Chinese auteur Jia Zhangke’s drama “Ash is Purest White” will get its theatrical release this Friday in China – but with cuts that may reflect the sensitivity of the current political-cultural climate in the Middle Kingdom.

The film, which follows the turbulent lives of a gangster couple over a 17-year period, was screened at the Toronto Film Festival last week in a version that was six minutes shorter than the version that played in competition at the Cannes Film Festival in May. The new version was labeled as a director’s cut.
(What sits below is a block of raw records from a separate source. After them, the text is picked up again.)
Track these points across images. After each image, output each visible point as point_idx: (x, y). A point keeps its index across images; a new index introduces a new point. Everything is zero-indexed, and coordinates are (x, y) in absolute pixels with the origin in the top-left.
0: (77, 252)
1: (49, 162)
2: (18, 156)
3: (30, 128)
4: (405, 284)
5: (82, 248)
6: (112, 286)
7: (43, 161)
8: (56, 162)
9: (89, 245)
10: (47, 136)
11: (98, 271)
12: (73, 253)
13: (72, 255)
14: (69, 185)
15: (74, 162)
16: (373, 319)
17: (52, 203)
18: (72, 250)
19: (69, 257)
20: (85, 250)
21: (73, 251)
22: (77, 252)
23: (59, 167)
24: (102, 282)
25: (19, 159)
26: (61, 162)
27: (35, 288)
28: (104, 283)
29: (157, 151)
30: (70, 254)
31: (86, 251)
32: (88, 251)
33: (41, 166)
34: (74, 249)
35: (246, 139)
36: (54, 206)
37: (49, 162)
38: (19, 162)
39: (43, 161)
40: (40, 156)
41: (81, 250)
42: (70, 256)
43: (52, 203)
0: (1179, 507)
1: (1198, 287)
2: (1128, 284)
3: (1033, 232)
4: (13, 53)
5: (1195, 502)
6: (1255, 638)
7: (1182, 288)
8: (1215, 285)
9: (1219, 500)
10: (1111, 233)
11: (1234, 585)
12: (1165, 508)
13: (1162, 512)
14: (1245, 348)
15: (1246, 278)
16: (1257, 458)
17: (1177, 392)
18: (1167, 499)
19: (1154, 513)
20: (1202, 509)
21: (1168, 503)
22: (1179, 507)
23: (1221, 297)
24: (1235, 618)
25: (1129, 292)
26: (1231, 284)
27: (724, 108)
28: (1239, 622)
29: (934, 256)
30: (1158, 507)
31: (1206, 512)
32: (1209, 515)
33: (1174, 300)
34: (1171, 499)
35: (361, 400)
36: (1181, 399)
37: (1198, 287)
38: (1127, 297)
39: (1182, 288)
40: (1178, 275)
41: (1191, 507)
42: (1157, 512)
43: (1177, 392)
“This is a normal process which improves the flow of the narrative,” a spokesman for MK2 Films, the movie’s French co-investor and international sales agent, told Variety. “It is always a rush to prepare a film for Cannes. And [Jia] did the same thing with ‘Mountains May Depart’” from 2015.

But Chinese media reported that the edits specifically remove the cameo appearances of Feng Xiaogang, the high-profile film director who is embroiled in the scandal and rumor mill surrounding celebrity actress Fan Bingbing. Fan has been accused of hiding part of her income from an appearance in Feng’s upcoming film “Cell Phone 2.” Fan and Feng have both denied accusations of tax dodging.

In 2017, Fan attended the launch party in Cannes for Jia’s new Pingyao film festival. This year she walked the Cannes red carpet for the world premiere of “Ash.” Her disappearance from public view since late July has fueled suggestions that she is being detained by authorities against her will.

At a public screening of “Ash” in Beijing on Sunday, Jia dodged questions about cutting out Feng. “It is complicated,” he said onstage, according to reports by Chinese website Mtime.

Jia is China’s highest-profile art-house director. He has made a career of chronicling the changes in Chinese society wrought by the country’s breakneck modernization. That has made him a darling of overseas festivals – Toronto’s Platform section was named after Jia’s 2000 film of the same title – and a recurring pain for Chinese authorities.

While Jia’s first four features were considered underground works, more recently he has received partial financial backing and local release through state-owned companies including the Shanghai Film Group. His films are considered auteur works and reach much smaller audiences than those of Feng, but Jia has successfully steered a course between social critique and outright antagonism of authorities who would prefer to present a rosier picture.

Even so, his recent films have depicted the effects of the massive Three Gorges infrastructure project, collusion between crooked businessmen and civil servants, and the alienating impact of working in the Chinese mega-factories that make iPhones.

“Ash” is by far his biggest film in terms of budget, with much of it spent on painstaking recreations of sets and costumes that were current less than two decades ago but which are now obsolete.